■ **Exercises**
A – Reproduce the part of the duplicate file remover thread that opens with the words containing "If you want" and closes with "picard and beets.".
B – In the records, take the part that opens with the line containing "Zestenreißer. Wer den" and closes with the line containing "ngen und den", and replace "Obstschäler" with "Sparschäler", keeping all else unchanged. Return only those lines.

Reputation: 347
As a personal project (in order to learn python better), I starter working on a duplicate file remover (especially for .mp3 files since I thought of it while trying to organise my full-of-duplicates music collection). Now, I'm fairly clear on how to proceed, matching file names and offering for deletion only those that present more that 0.7 similarity ratio, and using md5 sums for those files that are the same but have completely different names (eg: "metallica-nothing else matters" and "Track1"). The problem is that I don't know what to do about those files that have different names and they are a bit different from one another, for example, "nothing else matters" and "Track1" are the same except for the fact that "Track1" has 2 seconds of silence at the end. My question is: Is there some kind of method or algorithm that checks similarities between files themselves? Something like string matching but on files? Doesn't matter if it's a complicated algorithm, the harder the better since I'm doing this only to learn :D
Upvotes: 0
Views: 624
Reputation: 380
you can also look at win32 module, here is the link
http://timgolden.me.uk/python/index.html
Upvotes: 0
Reputation: 12951
You could use Chromaprint, that computes a fingerprint for a piece of music. It should be able to find similar music files.
If you want to push this further, you could use the api of musicbrainz to find the exact information about a piece of music.
These libraries are used in two greats music library tagging and sorting applications I use : picard and beets.
Upvotes: 4

■ **Records for processing**
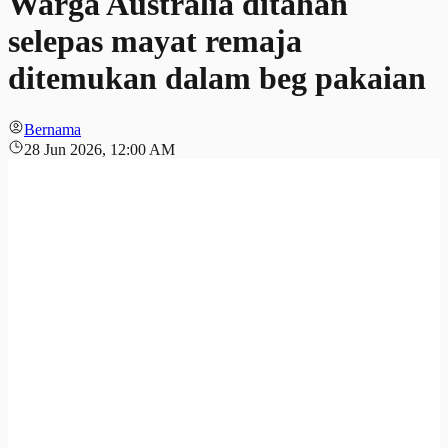
Warga Australia ditahan
selepas mayat remaja
ditemukan dalam beg pakaian
Bernama
28 Jun 2026, 12:00 AM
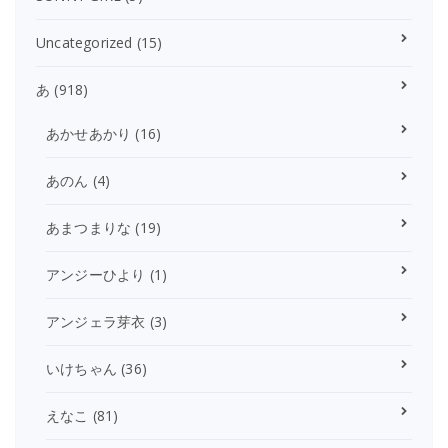
Uncategorized
(15)
あ
(918)
あかせあかり
(16)
あのん
(4)
あまつまりな
(19)
アンジーひより
(1)
アンジェラ芽衣
(3)
いけちゃん
(36)
えなこ
(81)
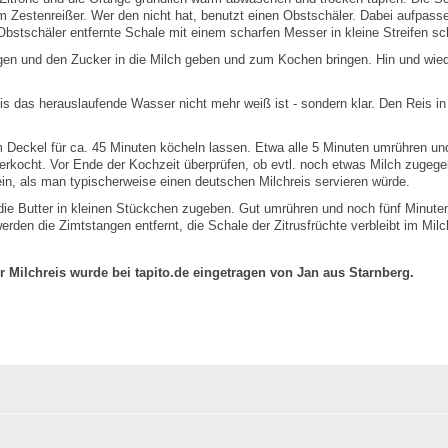
 Zestenreißer. Wer den nicht hat, benutzt einen Obstschäler. Dabei aufpasse
Obstschäler entfernte Schale mit einem scharfen Messer in kleine Streifen s
ngen und den Zucker in die Milch geben und zum Kochen bringen. Hin und wie
is das herauslaufende Wasser nicht mehr weiß ist - sondern klar. Den Reis i
 Deckel für ca. 45 Minuten köcheln lassen. Etwa alle 5 Minuten umrühren und 
berkocht. Vor Ende der Kochzeit überprüfen, ob evtl. noch etwas Milch zuge
sein, als man typischerweise einen deutschen Milchreis servieren würde.
ie Butter in kleinen Stückchen zugeben. Gut umrühren und noch fünf Minuten
rden die Zimtstangen entfernt, die Schale der Zitrusfrüchte verbleibt im Milc
r Milchreis wurde bei tapito.de eingetragen von Jan aus Starnberg.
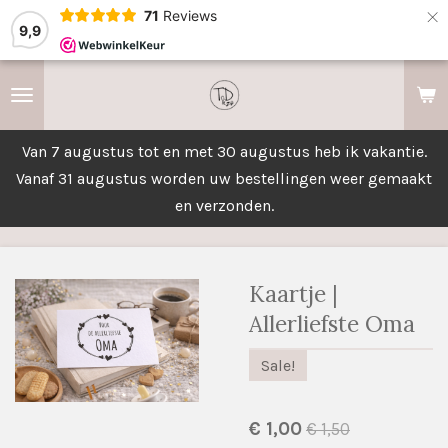
×
71
Reviews
9,9
Van 7 augustus tot en met 30 augustus heb ik vakantie.
Vanaf 31 augustus worden uw bestellingen weer gemaakt
en verzonden.
Kaartje |
Allerliefste Oma
Sale!
€ 1,00
€ 1,50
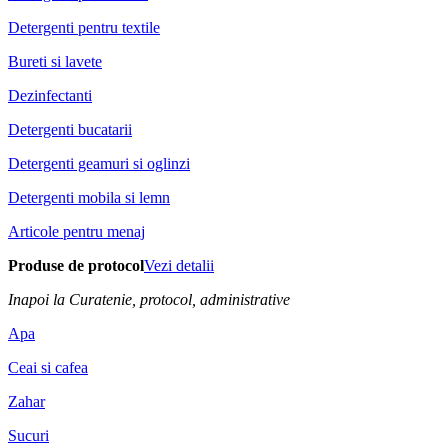
Detergenti pentru textile
Bureti si lavete
Dezinfectanti
Detergenti bucatarii
Detergenti geamuri si oglinzi
Detergenti mobila si lemn
Articole pentru menaj
Produse de protocol
Vezi detalii
Inapoi la Curatenie, protocol, administrative
Apa
Ceai si cafea
Zahar
Sucuri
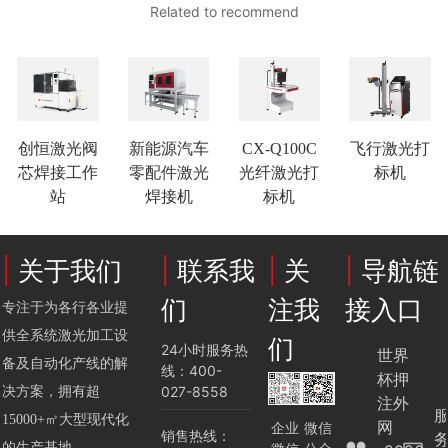
Related to recommend
创恒激光阀
新能源汽车
CX-Q100C
飞行激光打
芯焊接工作
零配件激光
光纤激光打
标机
站
焊接机
标机
|
关于我们
|
联系我
|
关
|
导航链
们
注我
接入口
专注于为各行各业提
供全系统激光加工设
们
24小时服务热
世界
备及自动化产线的解
线：400-
杯押
027-8558
决方案，拥有超
注外
15000+㎡大型现代化
网
企业
微信
销售热线：
的生产基地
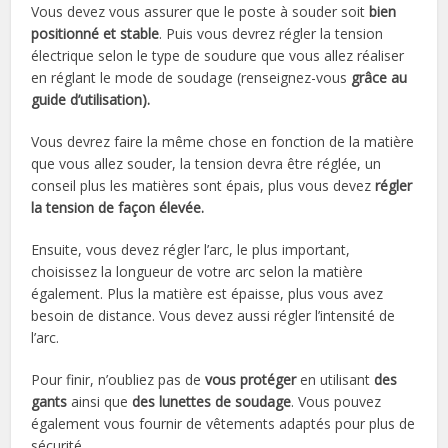
Vous devez vous assurer que le poste à souder soit
bien
positionné et stable
. Puis vous devrez régler la tension
électrique selon le type de soudure que vous allez réaliser
en réglant le mode de soudage (renseignez-vous
grâce au
guide d’utilisation).
Vous devrez faire la même chose en fonction de la matière
que vous allez souder, la tension devra être réglée, un
conseil plus les matières sont épais, plus vous devez
régler
la tension de façon élevée.
Ensuite, vous devez régler l’arc, le plus important,
choisissez la longueur de votre arc selon la matière
également. Plus la matière est épaisse, plus vous avez
besoin de distance. Vous devez aussi régler l’intensité de
l’arc.
Pour finir, n’oubliez pas de
vous protéger
en utilisant
des
gants
ainsi que
des lunettes de soudage
. Vous pouvez
également vous fournir de vêtements adaptés pour plus de
sécurité.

■ **Answers by item**
A –
If you want to push this further, you could use the api of musicbrainz to find the exact information about a piece of music.
These libraries are used in two greats music library tagging and sorting applications I use : picard and beets.

B –
 Zestenreißer. Wer den nicht hat, benutzt einen Sparschäler. Dabei aufpasse
Sparschäler entfernte Schale mit einem scharfen Messer in kleine Streifen s
ngen und den Zucker in die Milch geben und zum Kochen bringen. Hin und wie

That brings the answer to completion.